Pompey

Plutarch

Plutarch. Plutarch's Lives, Vol. V. Perrin, Bernadotte, translator. Cambridge, MA: Harvard University Press; London: William Heinemann Ltd., 1917.

As soon as the report of this came flying to Rome and the city was filled with tumult, consternation, and a fear that was beyond compare, the senate at once went in a body and in all haste to Pompey, and the magistrates came too. And when Tullus asked Pompey about an army and a military force, and Pompey, after some delay, said timidly that he had in readiness the soldiers who had come from Caesar,

and thought that he could speedily assemble also those who had been previously levied, thirty thousand in number, Tullus cried aloud, Thou hast deceived us, Pompey! and advised sending envoys to Caesar; and a certain Favonius, a man otherwise of no bad character, but who often thought that his insolent presumption was an imitation of Cato’s boldness of speech, ordered Pompey to stamp upon the ground and call up the forces which he used to promise.

But Pompey bore this ill-timed raillery with meekness[*](In Appian, Bell. Civ. ii. 37, Pompey replies: You will have them if you follow me, and do not think it a terrible thing to leave Rome, and Italy, too, if it should be necessary. ); and when Cato reminded him of what he had said to him at the outset about Caesar, he replied that what Cato had said was more prophetic, but what he himself had done was more friendly.

Cato now advised that Pompey should be elected general with unlimited powers, adding that the very men who caused great mischief must also put an end to it.

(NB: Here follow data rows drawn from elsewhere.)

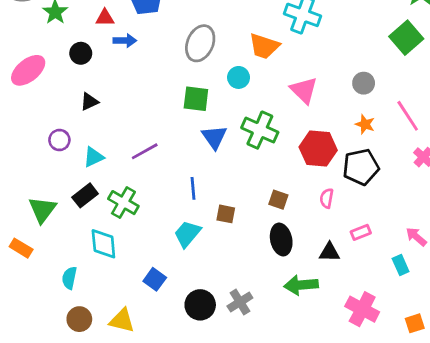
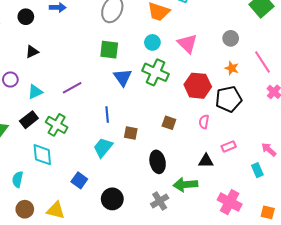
cyan circle: (239, 77) -> (152, 42), moved
black ellipse: (281, 239) -> (158, 162), moved
gray cross: (240, 302) -> (160, 201), moved
orange square: (415, 323) -> (268, 212), turned 32

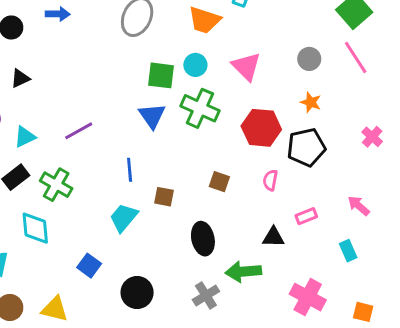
green square: (109, 50) -> (161, 75), moved
pink line: (263, 62) -> (356, 57), moved
pink arrow: (269, 150) -> (359, 206), moved

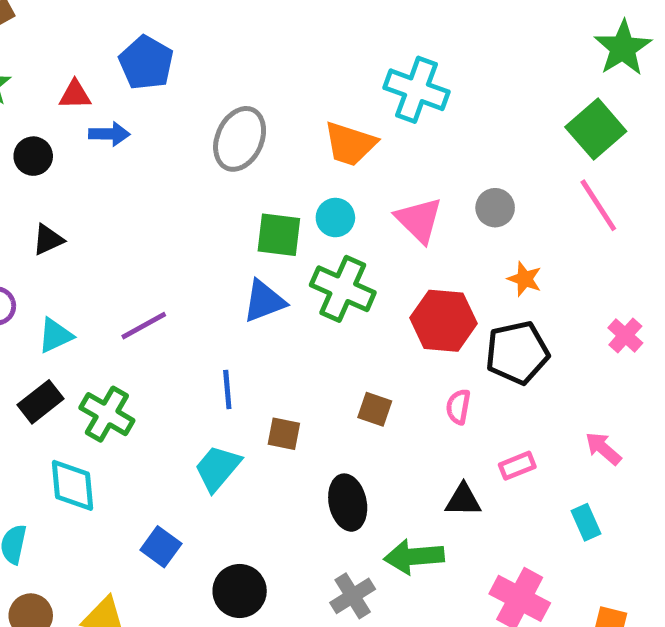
gray circle: (309, 59) -> (495, 208), moved
blue triangle: (152, 116) -> (264, 301), turned 44

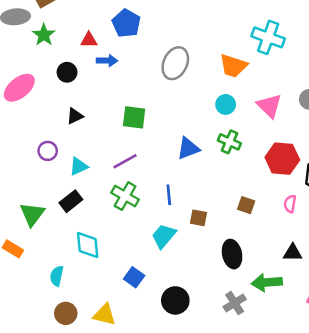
green square: (279, 235) -> (134, 117), moved
green cross: (343, 289) -> (229, 142), size x0.7
green cross: (107, 414) -> (125, 196), moved

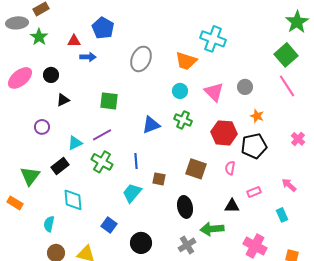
black circle: (67, 72) -> (51, 75), moved
cyan triangle: (79, 166) -> (75, 143), moved
brown square: (246, 205) -> (196, 169), size x1.5

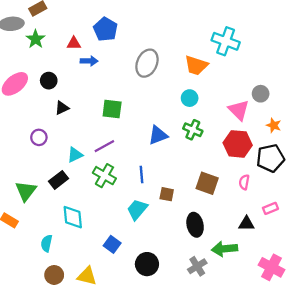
pink triangle: (214, 92) -> (239, 110), moved

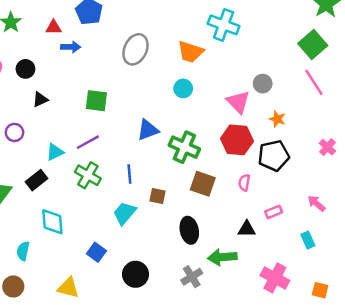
green cross: (193, 130) -> (184, 147), moved, size x1.4
brown circle: (54, 275) -> (13, 286), moved

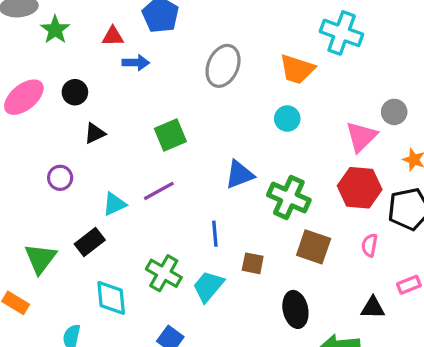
green square: (96, 101) -> (170, 135), turned -30
pink triangle: (238, 102) -> (361, 137), turned 30
green cross: (88, 175) -> (164, 273), moved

Then he set out at once for Sicily, the province which had fallen to his lot, and the other senators likewise departed for the provinces which had severally been allotted to them. But since nearly all Italy was in commotion, the course of things was perplexing.

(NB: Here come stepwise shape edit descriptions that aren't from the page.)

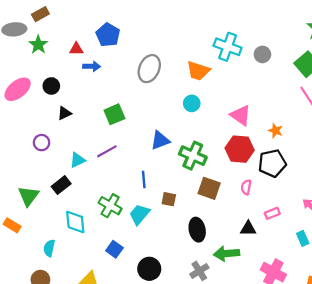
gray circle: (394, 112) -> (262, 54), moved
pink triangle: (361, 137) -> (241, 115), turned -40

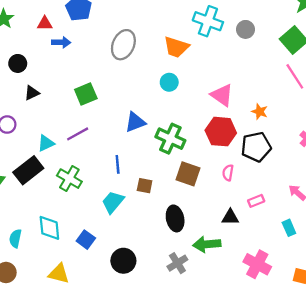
black rectangle: (61, 185) -> (28, 170), size x1.4
green cross: (110, 206) -> (69, 179), moved
cyan diamond: (75, 222) -> (49, 228), moved

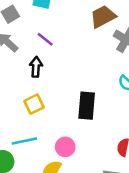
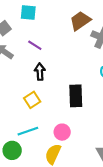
black arrow: (36, 67) -> (40, 72), moved

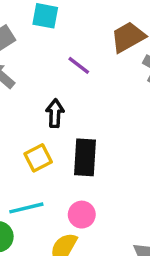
purple line: (35, 45) -> (79, 65), moved
black rectangle: (76, 96) -> (85, 157), moved

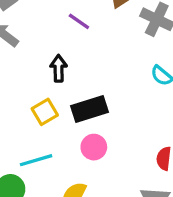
black rectangle: (85, 157) -> (89, 109), turned 72
pink circle: (82, 215) -> (94, 147), moved

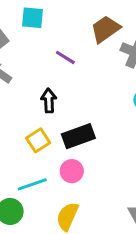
pink circle: (94, 147) -> (72, 171), moved

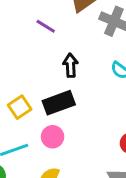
black arrow: (49, 101) -> (71, 65), moved

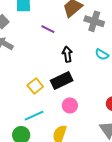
pink circle: (53, 137) -> (70, 105), moved

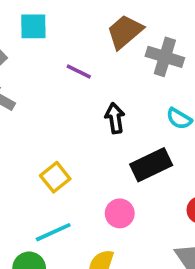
black rectangle: (62, 81) -> (151, 165), moved

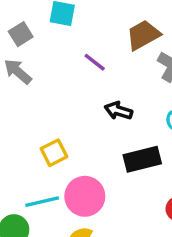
black arrow: (115, 118) -> (118, 111), turned -76
pink circle: (120, 213) -> (85, 196), moved, size x1.5

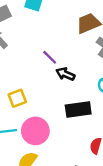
purple line: (95, 62) -> (50, 57), moved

For those who dwelt outside the city came rushing in hurried flight from all quarters into Rome, and those who dwelt in Rome were rushing out of it and abandoning the city, where, in such tempestuous confusion, the better element was weak, and the insubordinate element strong and hard for the magistrates to manage. For it was impossible to check the reigning fear, nor would any one suffer Pompey to follow the dictates of his own judgement, but whatever feeling each one had, whether fear, or distress, or perplexity, he promptly infected Pompey’s mind with this.

Therefore opposite counsels prevailed in the same day, and it was impossible for Pompey to get any true information about the enemy, since many reported to him whatever they happened to hear, and then were vexed if he did not believe them. Under these circumstances he issued an edict in which he recognized a state of civil war, ordered all the senators to follow him, declared that he would regard as a partisan of Caesar any one who remained behind, and late in the evening left the city.